While the majority of their work is devoted to making eye-catching and pleasing creations with plants, florists can help you with much more than just finding the right flowers for your next event or party.
In fact, a good floral designer can be a fountain of knowledge. These experts can inform you of the best ways to take care of your plants or how to properly cut the stems of flowers to ensure they last longer in your vase.
The next time you're out buying an arrangement, ask your florist which type of vase to use with which flower and how much water and plant food you should use to prolong the life of your bouquet or potted plant. Even though retail florists don't usually grow the blooms or plants themselves, they do know the best ways to keep your arrangement looking fresh for longer.
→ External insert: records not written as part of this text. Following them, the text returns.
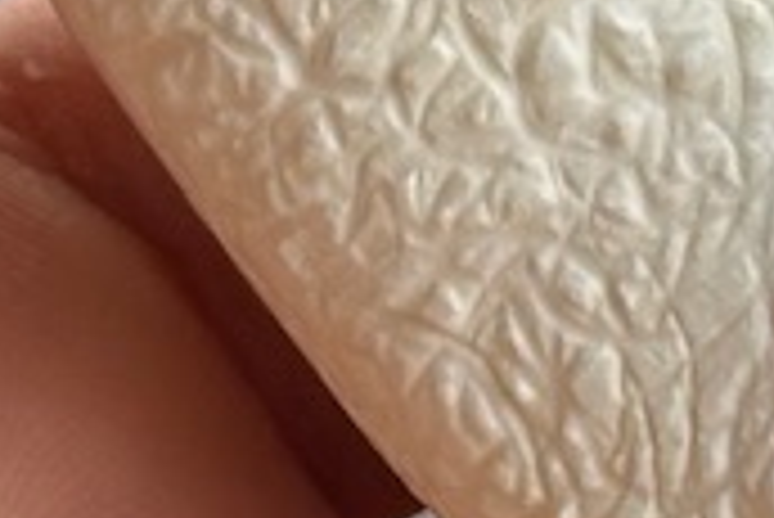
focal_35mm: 371
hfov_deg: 5.5
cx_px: 486
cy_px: -739
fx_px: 7983
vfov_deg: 3.7
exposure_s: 1/441
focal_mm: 6.86
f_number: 1.78
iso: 64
Local flower shops or gardening stores used to be the only game in town when it came to selling real or fake floral arrangements until supermarkets and drugstore chains entered the business by offering inexpensive pre-arrangements for holidays and other occasions. However, the number of brick-and-mortar florists is further on the decline as more customers choose to purchase bouquets, wreaths and other greenery online.
Even though one exists in a virtual capacity while the other is located in a physical setting, there aren't too many differences between online and brick-and-mortar flower shops.
Many online stores offer pre-arrangements of flowers you can purchase, as well as the ability to form your own design and decoration.
Online flower shops, in fact, work with wholesale florists near your area to ensure they deliver your order promptly. Since cut flowers don't have a long shelf life, these Internet-based companies essentially take your request and contract it out to a florist in your locale to design it and drop it off at your home or office.
While purchasing flowers online is convenient - you can shop any time of the day without leaving your house - there are a few things the online stores cannot offer patrons. You can't smell the sweet fragrance of tulips or roses in cyberspace and you can't touch the petals or leaves before you buy the plant. Additionally, when you buy a bouquet over the Internet, you're basing your decision on a stock photo of the item instead of the actual one that will arrive at your doorstep.
Not all varieties of roses or violets look the same and an approximation of a flower isn't the same as the specific one you could end up receiving.
This is one advantage physical brick-and-mortar flower shops have over their online competitors. Making the trip to your local florist means you can actually get the chance to stop and smell the roses.